On Jan. 1, 2020, the WHO had set up the Incident Management Support Team across three levels of the organization: headquarters, regional headquarters, and country-level putting the organization on emergency status for dealing with the viral outbreak.
From Feb. 16-24, a WHO-China joint mission, which included participation from the U.S., Canada, Germany, Japan, Nigeria, Republic of Korea, Russia and Singapore, spent time in Beijing and also traveling to Wuhan where they talked to health workers and scientists. The joint mission released a report: //www.who.int/docs/default-source/coronavirus/who-china-joint-mission-covid-19-final-report.pdf.
On Jan. 5, 2020, WHO published in the first issue of Disease Outbreak News reporting on the new virus. This is a flagship publication that was given to the scientific and public health community as well as to the global media.
There also is another racial component here.
Dr. Ghebreyesus charged that Taiwan engaged in a racist smear campaign against him because he is black, an accusation the country’s foreign minister has denied.
He does, however, have strong support from Africa’s heads of state. Cyril Ramaphosa, president of South Africa, reaffirmed Africa’s support of WHO.

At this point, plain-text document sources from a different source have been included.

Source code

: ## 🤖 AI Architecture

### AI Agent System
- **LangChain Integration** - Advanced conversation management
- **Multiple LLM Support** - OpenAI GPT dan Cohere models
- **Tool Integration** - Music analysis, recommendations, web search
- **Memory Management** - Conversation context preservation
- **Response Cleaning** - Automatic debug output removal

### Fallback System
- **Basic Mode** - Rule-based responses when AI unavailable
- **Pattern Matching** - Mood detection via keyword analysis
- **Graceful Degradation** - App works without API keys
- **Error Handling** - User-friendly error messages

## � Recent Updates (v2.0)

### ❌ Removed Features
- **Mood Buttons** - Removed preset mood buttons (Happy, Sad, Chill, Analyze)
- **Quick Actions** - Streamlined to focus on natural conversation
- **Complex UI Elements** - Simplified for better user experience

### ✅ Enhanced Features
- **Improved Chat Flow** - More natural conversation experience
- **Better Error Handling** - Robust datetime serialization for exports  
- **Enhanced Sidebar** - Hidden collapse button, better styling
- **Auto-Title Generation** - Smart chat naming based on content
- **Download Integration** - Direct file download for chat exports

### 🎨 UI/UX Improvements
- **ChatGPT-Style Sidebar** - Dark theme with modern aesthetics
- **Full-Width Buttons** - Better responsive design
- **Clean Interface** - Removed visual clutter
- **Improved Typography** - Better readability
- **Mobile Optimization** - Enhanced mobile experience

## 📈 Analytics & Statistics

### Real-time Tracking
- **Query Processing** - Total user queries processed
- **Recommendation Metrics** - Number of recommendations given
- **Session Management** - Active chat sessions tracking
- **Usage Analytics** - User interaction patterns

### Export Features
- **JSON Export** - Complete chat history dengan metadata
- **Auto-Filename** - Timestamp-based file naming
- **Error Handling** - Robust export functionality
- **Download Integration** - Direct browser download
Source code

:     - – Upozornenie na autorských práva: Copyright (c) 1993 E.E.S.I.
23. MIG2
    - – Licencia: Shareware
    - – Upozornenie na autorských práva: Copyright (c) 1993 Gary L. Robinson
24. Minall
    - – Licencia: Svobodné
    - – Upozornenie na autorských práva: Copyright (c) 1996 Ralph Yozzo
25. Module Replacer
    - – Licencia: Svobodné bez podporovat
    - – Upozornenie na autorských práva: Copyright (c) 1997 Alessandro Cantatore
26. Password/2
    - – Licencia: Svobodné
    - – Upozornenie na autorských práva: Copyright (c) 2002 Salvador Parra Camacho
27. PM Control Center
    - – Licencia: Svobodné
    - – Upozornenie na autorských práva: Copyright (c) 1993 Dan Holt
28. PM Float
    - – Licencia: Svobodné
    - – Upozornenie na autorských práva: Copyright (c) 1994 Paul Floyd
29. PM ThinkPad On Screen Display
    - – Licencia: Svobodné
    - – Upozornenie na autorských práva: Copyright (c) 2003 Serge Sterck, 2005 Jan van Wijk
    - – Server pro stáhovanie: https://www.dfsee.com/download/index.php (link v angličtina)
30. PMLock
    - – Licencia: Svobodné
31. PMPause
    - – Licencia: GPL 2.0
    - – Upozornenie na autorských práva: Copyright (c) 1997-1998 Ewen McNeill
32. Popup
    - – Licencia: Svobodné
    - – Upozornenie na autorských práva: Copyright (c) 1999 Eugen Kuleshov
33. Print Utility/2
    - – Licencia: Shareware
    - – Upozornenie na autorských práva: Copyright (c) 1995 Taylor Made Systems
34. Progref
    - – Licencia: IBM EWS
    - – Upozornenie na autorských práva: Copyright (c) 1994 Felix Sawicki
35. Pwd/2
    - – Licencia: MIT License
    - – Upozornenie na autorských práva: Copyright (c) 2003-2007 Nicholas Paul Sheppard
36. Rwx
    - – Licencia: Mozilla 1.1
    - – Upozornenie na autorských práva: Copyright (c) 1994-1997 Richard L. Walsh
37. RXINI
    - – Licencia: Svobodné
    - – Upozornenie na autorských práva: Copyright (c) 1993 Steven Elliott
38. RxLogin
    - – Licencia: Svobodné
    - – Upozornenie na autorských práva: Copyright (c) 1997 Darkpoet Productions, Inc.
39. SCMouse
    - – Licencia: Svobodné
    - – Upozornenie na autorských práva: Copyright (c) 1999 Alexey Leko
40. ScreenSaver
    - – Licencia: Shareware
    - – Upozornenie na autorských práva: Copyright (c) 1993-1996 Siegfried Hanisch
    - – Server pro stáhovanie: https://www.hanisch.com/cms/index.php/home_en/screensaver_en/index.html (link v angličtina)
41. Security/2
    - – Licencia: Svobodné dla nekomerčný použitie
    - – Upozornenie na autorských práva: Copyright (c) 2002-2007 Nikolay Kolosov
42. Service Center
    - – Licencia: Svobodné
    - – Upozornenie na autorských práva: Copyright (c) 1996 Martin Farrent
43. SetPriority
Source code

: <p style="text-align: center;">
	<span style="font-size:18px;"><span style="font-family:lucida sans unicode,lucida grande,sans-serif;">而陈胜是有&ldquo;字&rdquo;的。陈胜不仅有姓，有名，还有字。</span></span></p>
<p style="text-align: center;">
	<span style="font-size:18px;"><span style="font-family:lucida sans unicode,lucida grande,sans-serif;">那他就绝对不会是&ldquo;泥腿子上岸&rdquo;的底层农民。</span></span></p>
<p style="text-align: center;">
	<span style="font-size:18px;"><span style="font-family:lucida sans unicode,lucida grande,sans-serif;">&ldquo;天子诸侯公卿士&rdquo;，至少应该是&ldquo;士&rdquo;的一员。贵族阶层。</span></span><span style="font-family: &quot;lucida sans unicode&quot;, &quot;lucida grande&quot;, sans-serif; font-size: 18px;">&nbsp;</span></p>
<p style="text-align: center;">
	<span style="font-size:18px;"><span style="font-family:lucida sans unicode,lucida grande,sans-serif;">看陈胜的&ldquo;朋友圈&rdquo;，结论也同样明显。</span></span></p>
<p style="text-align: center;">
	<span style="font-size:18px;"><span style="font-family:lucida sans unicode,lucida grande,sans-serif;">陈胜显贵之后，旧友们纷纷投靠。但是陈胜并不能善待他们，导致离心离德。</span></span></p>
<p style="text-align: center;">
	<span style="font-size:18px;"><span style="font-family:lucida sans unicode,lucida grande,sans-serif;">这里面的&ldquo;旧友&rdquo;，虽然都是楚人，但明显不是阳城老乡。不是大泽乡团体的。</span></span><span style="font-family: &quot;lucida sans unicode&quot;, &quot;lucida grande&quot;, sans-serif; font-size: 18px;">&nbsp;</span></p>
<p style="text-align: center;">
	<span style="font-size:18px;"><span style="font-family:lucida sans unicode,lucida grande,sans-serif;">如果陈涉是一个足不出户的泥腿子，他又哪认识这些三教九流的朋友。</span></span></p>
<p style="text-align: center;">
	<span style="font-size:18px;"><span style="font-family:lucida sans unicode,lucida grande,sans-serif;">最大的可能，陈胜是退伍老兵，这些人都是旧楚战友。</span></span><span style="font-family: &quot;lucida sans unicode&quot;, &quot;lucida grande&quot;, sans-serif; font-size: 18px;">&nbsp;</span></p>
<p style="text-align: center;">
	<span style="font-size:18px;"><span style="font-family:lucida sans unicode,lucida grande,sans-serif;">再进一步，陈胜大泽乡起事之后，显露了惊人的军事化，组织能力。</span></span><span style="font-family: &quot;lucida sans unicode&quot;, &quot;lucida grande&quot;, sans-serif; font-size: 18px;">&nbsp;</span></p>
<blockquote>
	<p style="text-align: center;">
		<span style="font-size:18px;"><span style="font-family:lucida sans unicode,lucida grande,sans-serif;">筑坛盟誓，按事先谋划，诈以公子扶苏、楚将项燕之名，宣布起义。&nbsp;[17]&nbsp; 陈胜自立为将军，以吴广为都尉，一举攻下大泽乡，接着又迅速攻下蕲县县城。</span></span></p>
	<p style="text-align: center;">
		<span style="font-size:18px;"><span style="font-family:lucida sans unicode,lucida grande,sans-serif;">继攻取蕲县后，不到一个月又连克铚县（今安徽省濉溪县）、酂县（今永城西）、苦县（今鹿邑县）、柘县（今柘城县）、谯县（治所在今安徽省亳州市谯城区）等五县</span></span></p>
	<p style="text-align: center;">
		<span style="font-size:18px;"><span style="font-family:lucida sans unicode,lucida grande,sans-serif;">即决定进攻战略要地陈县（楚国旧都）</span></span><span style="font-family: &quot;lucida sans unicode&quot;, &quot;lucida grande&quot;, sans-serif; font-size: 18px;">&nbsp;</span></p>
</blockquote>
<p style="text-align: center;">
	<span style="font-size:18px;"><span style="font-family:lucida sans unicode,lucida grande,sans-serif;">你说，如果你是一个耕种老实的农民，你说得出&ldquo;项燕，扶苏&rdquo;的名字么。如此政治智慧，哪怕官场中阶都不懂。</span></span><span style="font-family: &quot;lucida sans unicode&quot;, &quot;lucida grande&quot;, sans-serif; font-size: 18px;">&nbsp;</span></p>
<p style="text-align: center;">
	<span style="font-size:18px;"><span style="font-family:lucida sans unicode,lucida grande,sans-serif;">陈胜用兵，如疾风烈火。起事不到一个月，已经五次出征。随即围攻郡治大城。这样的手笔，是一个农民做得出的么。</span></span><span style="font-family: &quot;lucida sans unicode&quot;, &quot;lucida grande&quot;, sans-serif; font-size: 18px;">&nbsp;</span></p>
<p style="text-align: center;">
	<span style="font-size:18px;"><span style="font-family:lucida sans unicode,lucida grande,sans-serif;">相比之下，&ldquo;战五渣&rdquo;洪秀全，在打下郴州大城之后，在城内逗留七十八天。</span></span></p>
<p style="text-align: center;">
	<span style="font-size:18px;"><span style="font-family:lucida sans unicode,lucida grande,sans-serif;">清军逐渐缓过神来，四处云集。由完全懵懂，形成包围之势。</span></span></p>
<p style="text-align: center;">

Ethiopian President Sahle-Work Zewde said, “Our global priority is to save lives. WHO under Dr. Tedros’ effective leadership, is delivering on its mandate at a time we need them most.”
Tedros also has the support of Dr. Anthony Fauci, director of the National Institute of Allergy and Infectious Diseases and the White House’s point man on COVID-19.
Trump, however, continues the game of shifting the blame on black men. He started blaming Obama for every Oval Office failing, and he hasn’t stopped.